TEXTO DE ESTUDIO:
Aunque parezca mentira, los conservadores o aditivos alimentarios no son un resultado de la incorporación de la industria alimentaria moderna. Hay pruebas fehacientes de que la utilización de la sal y el ahumado, son de épocas prehistóricas. Ya los egipcios utilizaban los colorantes y los romanos además de la sal utilizaban el azufre como conservante.
Al
mejorar la estabilidad, se mejora la calidad y permite que un alimento perdure más
tiempo en forma disponible. La industria alimentaria logró mejorar la calidad
de los alimentos y cubrir así las necesidades de un mercado muy exigente.
Antiguamente el comercio de los alimentos dependía casi exclusivamente de
aquellos producidos en cada región, por lo que su consumo era casi
exclusivamente estacional y dependía de la producción local. Si bien
actualmente persisten estas costumbres en algunos lugares, no se puede negar que
con las nuevas tecnologías alimentarias y la aplicación de los aditivos, se
pudieron crear nuevos alimentos que responden mejor a las exigencias actuales
como son: los postres instantáneos, los panes de molde, las margarinas, los
helados, snack, salsas, etc.

TAREAS POR REALIZAR:
(1) Según el texto sobre los aditivos alimentarios, ¿qué empleaban los romanos como conservante además de la sal?
(2) Reescribe de forma más breve el párrafo del texto sobre los aditivos alimentarios que comienza con "Aunque parezca mentira" y conserva sus datos principales.
(3) Continúa el texto sobre los aditivos alimentarios a partir de su última oración.

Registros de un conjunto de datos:

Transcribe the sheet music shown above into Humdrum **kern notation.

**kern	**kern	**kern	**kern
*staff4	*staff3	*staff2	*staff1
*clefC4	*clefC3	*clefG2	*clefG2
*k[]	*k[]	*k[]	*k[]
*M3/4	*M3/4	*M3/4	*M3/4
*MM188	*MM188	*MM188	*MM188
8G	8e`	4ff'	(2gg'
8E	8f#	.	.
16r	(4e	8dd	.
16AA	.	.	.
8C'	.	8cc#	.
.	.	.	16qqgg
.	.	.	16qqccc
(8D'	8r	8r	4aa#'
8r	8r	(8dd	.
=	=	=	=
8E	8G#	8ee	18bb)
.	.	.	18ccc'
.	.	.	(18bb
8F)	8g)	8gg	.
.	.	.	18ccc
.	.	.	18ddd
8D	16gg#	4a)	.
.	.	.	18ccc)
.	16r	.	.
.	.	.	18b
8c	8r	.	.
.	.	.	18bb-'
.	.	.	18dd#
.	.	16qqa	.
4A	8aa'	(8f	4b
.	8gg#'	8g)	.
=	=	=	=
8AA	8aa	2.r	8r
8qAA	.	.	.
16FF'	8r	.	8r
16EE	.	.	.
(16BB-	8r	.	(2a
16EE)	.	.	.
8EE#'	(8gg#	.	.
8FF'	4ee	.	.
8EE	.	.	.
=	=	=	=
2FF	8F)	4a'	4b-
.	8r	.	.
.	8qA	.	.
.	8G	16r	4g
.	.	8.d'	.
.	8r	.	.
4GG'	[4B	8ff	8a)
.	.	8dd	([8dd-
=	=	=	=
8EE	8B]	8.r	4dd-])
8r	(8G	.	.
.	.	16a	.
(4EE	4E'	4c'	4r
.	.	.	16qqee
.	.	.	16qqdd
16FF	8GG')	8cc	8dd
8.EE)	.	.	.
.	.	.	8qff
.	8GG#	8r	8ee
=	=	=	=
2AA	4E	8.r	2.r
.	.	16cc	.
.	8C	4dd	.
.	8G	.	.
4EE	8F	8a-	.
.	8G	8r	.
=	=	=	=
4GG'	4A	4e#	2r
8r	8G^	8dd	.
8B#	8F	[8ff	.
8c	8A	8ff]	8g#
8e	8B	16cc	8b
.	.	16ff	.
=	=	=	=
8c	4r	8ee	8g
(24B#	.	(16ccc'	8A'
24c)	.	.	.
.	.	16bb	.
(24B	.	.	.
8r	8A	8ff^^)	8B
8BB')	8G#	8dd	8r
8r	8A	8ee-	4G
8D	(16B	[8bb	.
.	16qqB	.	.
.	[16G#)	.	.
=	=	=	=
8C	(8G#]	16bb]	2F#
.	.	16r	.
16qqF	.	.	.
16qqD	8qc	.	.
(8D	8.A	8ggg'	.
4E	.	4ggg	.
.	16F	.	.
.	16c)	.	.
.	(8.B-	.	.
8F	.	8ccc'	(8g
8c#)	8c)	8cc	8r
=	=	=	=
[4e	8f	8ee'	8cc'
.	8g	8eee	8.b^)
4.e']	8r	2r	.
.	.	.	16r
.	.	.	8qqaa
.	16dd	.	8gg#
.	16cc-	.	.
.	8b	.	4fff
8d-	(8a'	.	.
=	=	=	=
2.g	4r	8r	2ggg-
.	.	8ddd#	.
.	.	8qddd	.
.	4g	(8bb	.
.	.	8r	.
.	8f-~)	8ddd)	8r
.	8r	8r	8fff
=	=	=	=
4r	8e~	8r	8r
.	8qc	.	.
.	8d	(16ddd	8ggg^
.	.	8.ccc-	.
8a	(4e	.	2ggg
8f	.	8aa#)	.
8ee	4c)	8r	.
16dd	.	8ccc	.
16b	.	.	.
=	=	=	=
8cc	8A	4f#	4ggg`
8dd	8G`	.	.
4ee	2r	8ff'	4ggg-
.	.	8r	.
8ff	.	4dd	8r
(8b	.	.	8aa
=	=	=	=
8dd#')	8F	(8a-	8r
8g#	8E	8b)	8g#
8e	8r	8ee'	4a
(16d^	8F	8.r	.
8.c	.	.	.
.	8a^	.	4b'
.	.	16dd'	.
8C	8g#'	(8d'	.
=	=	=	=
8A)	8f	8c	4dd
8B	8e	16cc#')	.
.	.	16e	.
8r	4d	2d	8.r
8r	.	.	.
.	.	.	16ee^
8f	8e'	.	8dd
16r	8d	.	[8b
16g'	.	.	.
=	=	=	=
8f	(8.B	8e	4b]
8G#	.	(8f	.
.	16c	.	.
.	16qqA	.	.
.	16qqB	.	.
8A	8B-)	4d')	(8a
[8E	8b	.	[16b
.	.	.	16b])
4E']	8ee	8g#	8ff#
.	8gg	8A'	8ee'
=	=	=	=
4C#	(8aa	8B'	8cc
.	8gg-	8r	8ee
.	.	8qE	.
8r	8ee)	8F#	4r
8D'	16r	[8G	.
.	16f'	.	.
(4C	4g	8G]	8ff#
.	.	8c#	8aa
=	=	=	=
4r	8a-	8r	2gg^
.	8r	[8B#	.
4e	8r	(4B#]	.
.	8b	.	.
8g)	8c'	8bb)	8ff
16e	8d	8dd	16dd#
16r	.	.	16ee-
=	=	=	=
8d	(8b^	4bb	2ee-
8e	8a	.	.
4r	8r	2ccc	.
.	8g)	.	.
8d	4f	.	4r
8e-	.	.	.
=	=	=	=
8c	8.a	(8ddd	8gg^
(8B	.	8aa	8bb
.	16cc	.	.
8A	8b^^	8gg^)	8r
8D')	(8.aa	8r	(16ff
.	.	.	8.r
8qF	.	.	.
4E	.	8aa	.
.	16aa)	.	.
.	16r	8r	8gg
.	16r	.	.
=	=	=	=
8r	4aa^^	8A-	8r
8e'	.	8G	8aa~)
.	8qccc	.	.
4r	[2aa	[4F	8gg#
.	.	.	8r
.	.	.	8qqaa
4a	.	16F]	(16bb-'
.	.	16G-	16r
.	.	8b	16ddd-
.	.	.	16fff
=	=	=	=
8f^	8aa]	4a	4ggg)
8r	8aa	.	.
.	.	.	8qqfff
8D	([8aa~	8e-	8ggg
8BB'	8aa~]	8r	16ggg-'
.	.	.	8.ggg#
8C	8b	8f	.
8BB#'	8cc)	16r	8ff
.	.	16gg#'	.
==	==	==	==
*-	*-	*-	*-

RESPUESTAS DEL EJERCICIO:
(1) El azufre.

(2) Los conservantes y aditivos alimentarios no surgieron con la industria alimentaria moderna. La sal y el ahumado se usan desde la prehistoria, los egipcios ya empleaban colorantes y los romanos conservaban con azufre además de sal.

(3)
Si
bien está claro y no se duda de que el uso descontrolado de los aditivos puede
provocar un severo daño a la salud, también es muy cierto que numerosos
productos alimentarios actuales no podrían existir sin la utilización de estos
aditivos. Casi el 75% de los alimentos consumidos en el mundo occidental son
alimentos procesados o manufacturados. Donde, sin ninguna duda, la tecnología
industrial y los aditivos o mejoradores alimentarios son de una implicancia
fundamental en casi todos ellos.
Para
definir a un aditivo alimentario podríamos repetir lo que dice el Código
Alimentario Argentino respecto a los mismos: " se define como tal a toda sustancia o mezclas de sustancias que
se agregan a los alimentos y bebidas, con el propósito de modificar sus
caracteres físicos o biológicos a los efectos de mejorarlos, conservarlos o
estabilizarlos ", siempre que:
-
Que
no sean nocivos.
-
Que
se justifique su empleo por razones tecnológicas, nutricionales o
sanitarias.
-
Que
respondan a las exigencias de pureza que exige el Código Alimentario
Argentino C.A.A.
También
debe conocerse sus propiedades, sus acciones colaterales y sus
contraindicaciones, sobre todo de aquellos aditivos relacionados con el uso
prolongado de los mismos. Desde ya es sabido, que a pesar de cumplir con las
exigencias sanitarias correspondientes, nuevas pruebas pueden hacer cambiar los
márgenes de seguridad de estos aditivos, como ya ha ocurrido en otras
oportunidades con algunos edulcorantes no calóricos y los nitritos.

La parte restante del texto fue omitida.